* _TASK DETAILS_
Each line from the top of the listing through the one holding "Klein) | B |" should be restated word for word, with nothing added and no pictures.

[SUPPLIED MATERIAL]

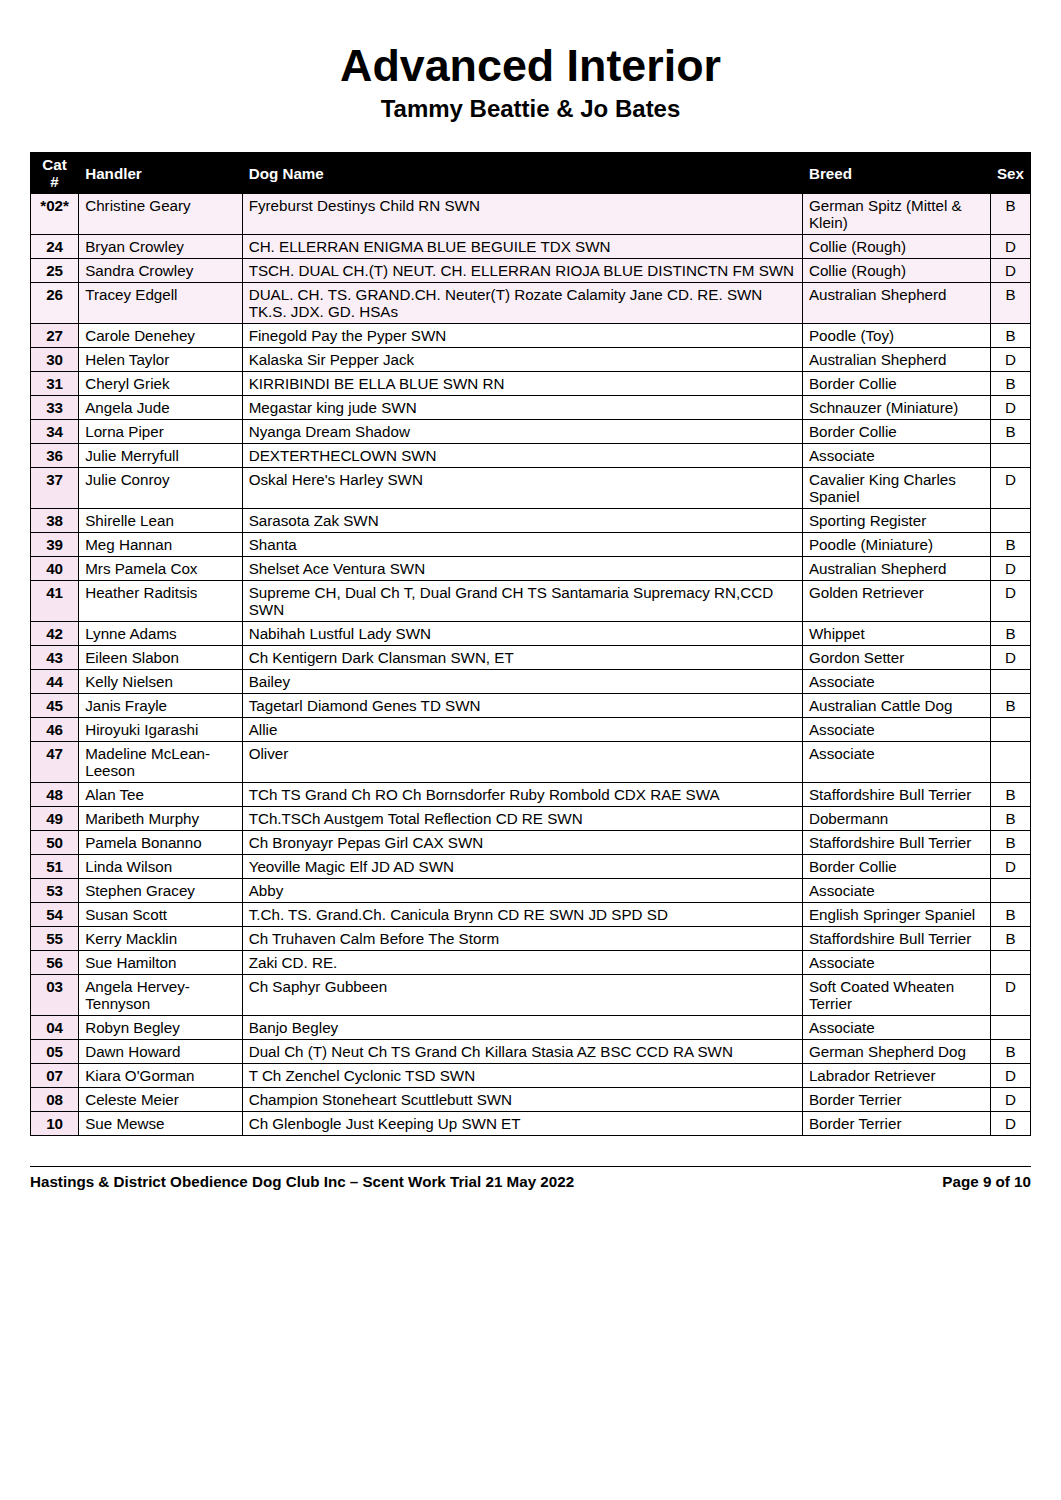Advanced Interior
Tammy Beattie & Jo Bates
| Cat # | Handler | Dog Name | Breed | Sex |
| --- | --- | --- | --- | --- |
| *02* | Christine Geary | Fyreburst Destinys Child RN SWN | German Spitz (Mittel & Klein) | B |
| 24 | Bryan Crowley | CH. ELLERRAN ENIGMA BLUE BEGUILE TDX SWN | Collie (Rough) | D |
| 25 | Sandra Crowley | TSCH. DUAL CH.(T) NEUT. CH. ELLERRAN RIOJA BLUE DISTINCTN FM SWN | Collie (Rough) | D |
| 26 | Tracey Edgell | DUAL. CH. TS. GRAND.CH. Neuter(T) Rozate Calamity Jane CD. RE. SWN TK.S. JDX. GD. HSAs | Australian Shepherd | B |
| 27 | Carole Denehey | Finegold Pay the Pyper SWN | Poodle (Toy) | B |
| 30 | Helen Taylor | Kalaska Sir Pepper Jack | Australian Shepherd | D |
| 31 | Cheryl Griek | KIRRIBINDI BE ELLA BLUE SWN RN | Border Collie | B |
| 33 | Angela Jude | Megastar king jude SWN | Schnauzer (Miniature) | D |
| 34 | Lorna Piper | Nyanga Dream Shadow | Border Collie | B |
| 36 | Julie Merryfull | DEXTERTHECLOWN SWN | Associate | |
| 37 | Julie Conroy | Oskal Here's Harley SWN | Cavalier King Charles Spaniel | D |
| 38 | Shirelle Lean | Sarasota Zak SWN | Sporting Register | |
| 39 | Meg Hannan | Shanta | Poodle (Miniature) | B |
| 40 | Mrs Pamela Cox | Shelset Ace Ventura SWN | Australian Shepherd | D |
| 41 | Heather Raditsis | Supreme CH, Dual Ch T, Dual Grand CH TS Santamaria Supremacy RN,CCD SWN | Golden Retriever | D |
| 42 | Lynne Adams | Nabihah Lustful Lady SWN | Whippet | B |
| 43 | Eileen Slabon | Ch Kentigern Dark Clansman SWN, ET | Gordon Setter | D |
| 44 | Kelly Nielsen | Bailey | Associate | |
| 45 | Janis Frayle | Tagetarl Diamond Genes TD SWN | Australian Cattle Dog | B |
| 46 | Hiroyuki Igarashi | Allie | Associate | |
| 47 | Madeline McLean-Leeson | Oliver | Associate | |
| 48 | Alan Tee | TCh TS Grand Ch RO Ch Bornsdorfer Ruby Rombold CDX RAE SWA | Staffordshire Bull Terrier | B |
| 49 | Maribeth Murphy | TCh.TSCh Austgem Total Reflection CD RE SWN | Dobermann | B |
| 50 | Pamela Bonanno | Ch Bronyayr Pepas Girl CAX SWN | Staffordshire Bull Terrier | B |
| 51 | Linda Wilson | Yeoville Magic Elf JD AD SWN | Border Collie | D |
| 53 | Stephen Gracey | Abby | Associate | |
| 54 | Susan Scott | T.Ch. TS. Grand.Ch. Canicula Brynn CD RE SWN JD SPD SD | English Springer Spaniel | B |
| 55 | Kerry Macklin | Ch Truhaven Calm Before The Storm | Staffordshire Bull Terrier | B |
| 56 | Sue Hamilton | Zaki CD. RE. | Associate | |
| 03 | Angela Hervey-Tennyson | Ch Saphyr Gubbeen | Soft Coated Wheaten Terrier | D |
| 04 | Robyn Begley | Banjo Begley | Associate | |
| 05 | Dawn Howard | Dual Ch (T) Neut Ch TS Grand Ch Killara Stasia AZ BSC CCD RA SWN | German Shepherd Dog | B |
| 07 | Kiara O'Gorman | T Ch Zenchel Cyclonic TSD SWN | Labrador Retriever | D |
| 08 | Celeste Meier | Champion Stoneheart Scuttlebutt SWN | Border Terrier | D |
| 10 | Sue Mewse | Ch Glenbogle Just Keeping Up SWN ET | Border Terrier | D |
Hastings & District Obedience Dog Club Inc – Scent Work Trial 21 May 2022 Page 9 of 10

[/SUPPLIED MATERIAL]

* _RESPONSE AREA_
Advanced Interior
Tammy Beattie & Jo Bates
| Cat # | Handler | Dog Name | Breed | Sex |
| --- | --- | --- | --- | --- |
| *02* | Christine Geary | Fyreburst Destinys Child RN SWN | German Spitz (Mittel & Klein) | B |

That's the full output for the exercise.